[PROVIDED DATA — start]
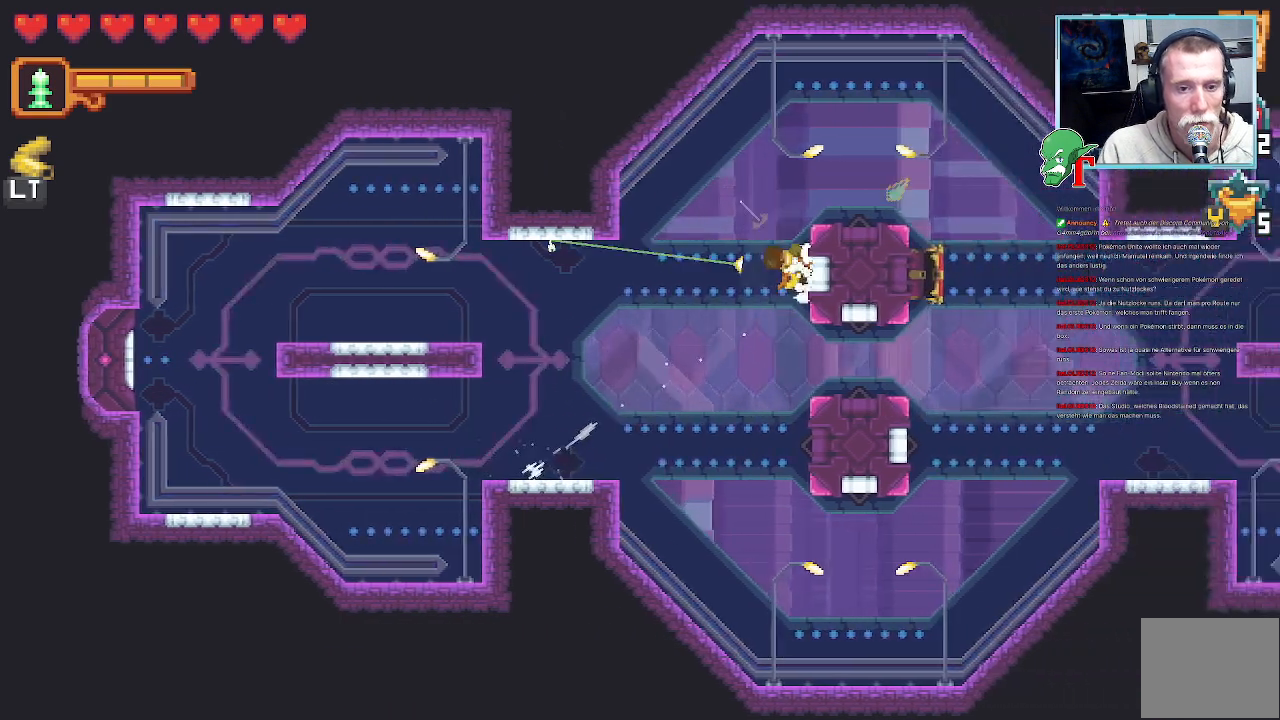
{"buttons": [], "left_stick": "up", "right_stick": "center", "events": [[286, "left_stick", "up"]]}
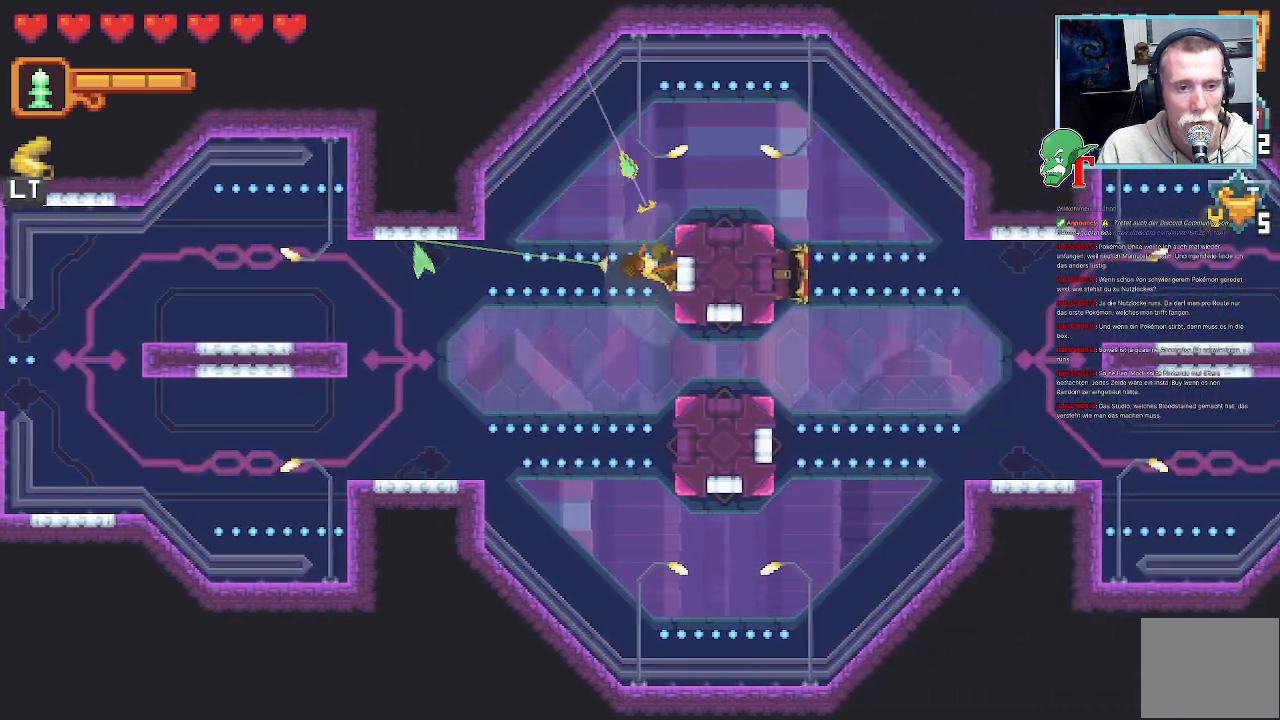
{"buttons": [], "left_stick": "down-left", "right_stick": "center", "events": [[185, "left_stick", "center"], [269, "left_stick", "down-left"]]}
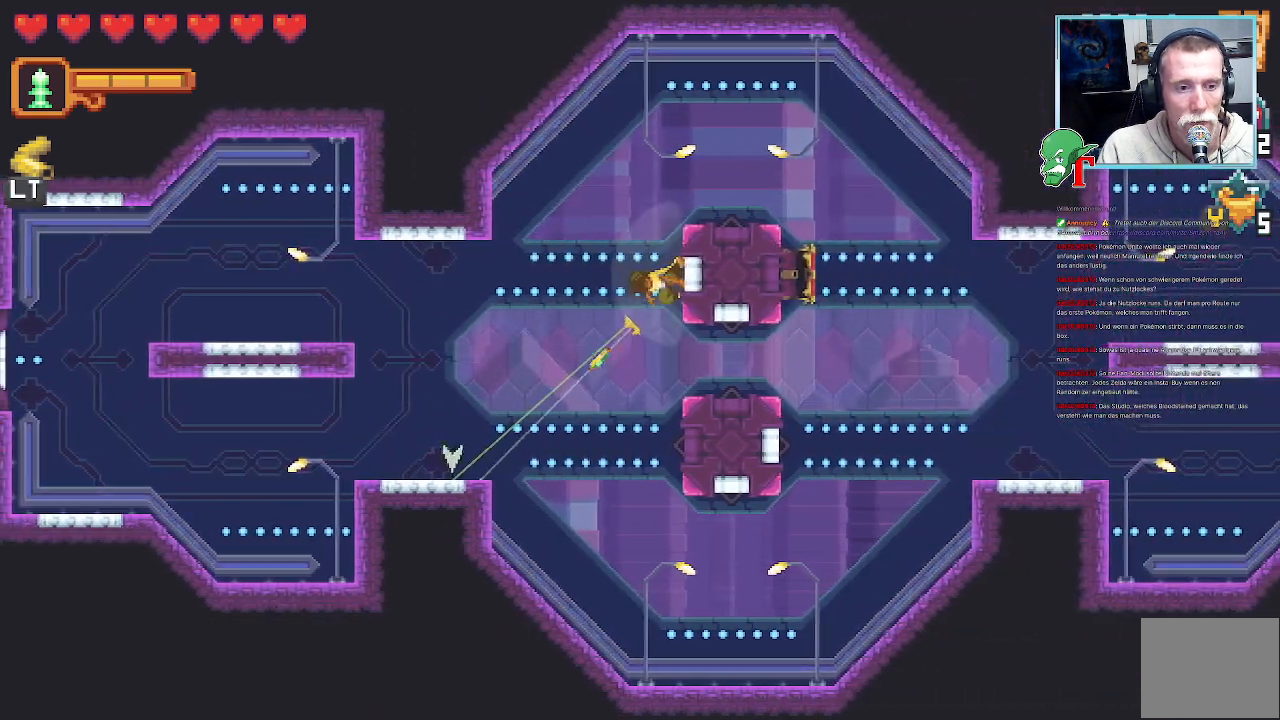
{"buttons": ["CROSS"], "left_stick": "down-left", "right_stick": "center", "events": [[420, "CROSS", "down"]]}
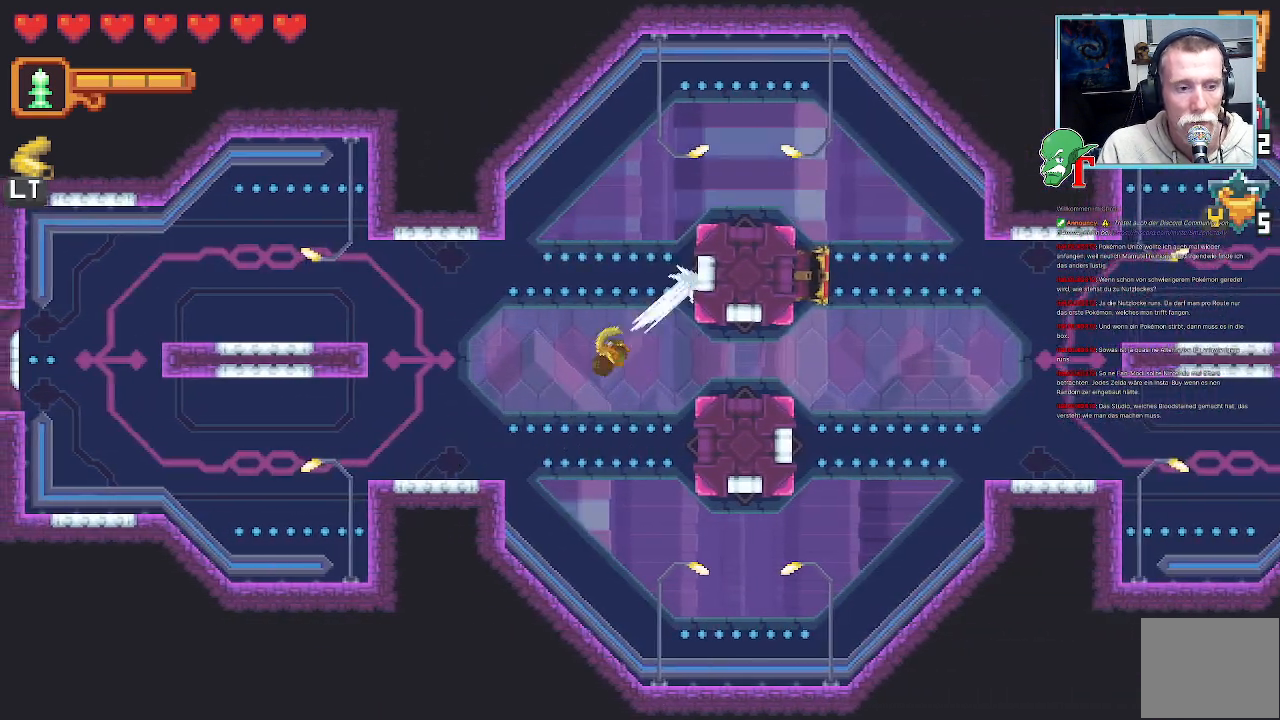
{"buttons": [], "left_stick": "up-right", "right_stick": "center", "events": [[84, "CROSS", "up"], [201, "left_stick", "up-right"]]}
[PROVIDED DATA — finish]
Copy every single line of the material above that holds "CROSS".

» **RESPONSE TO THE TASK**
{"buttons": ["CROSS"], "left_stick": "down-left", "right_stick": "center", "events": [[420, "CROSS", "down"]]}
{"buttons": [], "left_stick": "up-right", "right_stick": "center", "events": [[84, "CROSS", "up"], [201, "left_stick", "up-right"]]}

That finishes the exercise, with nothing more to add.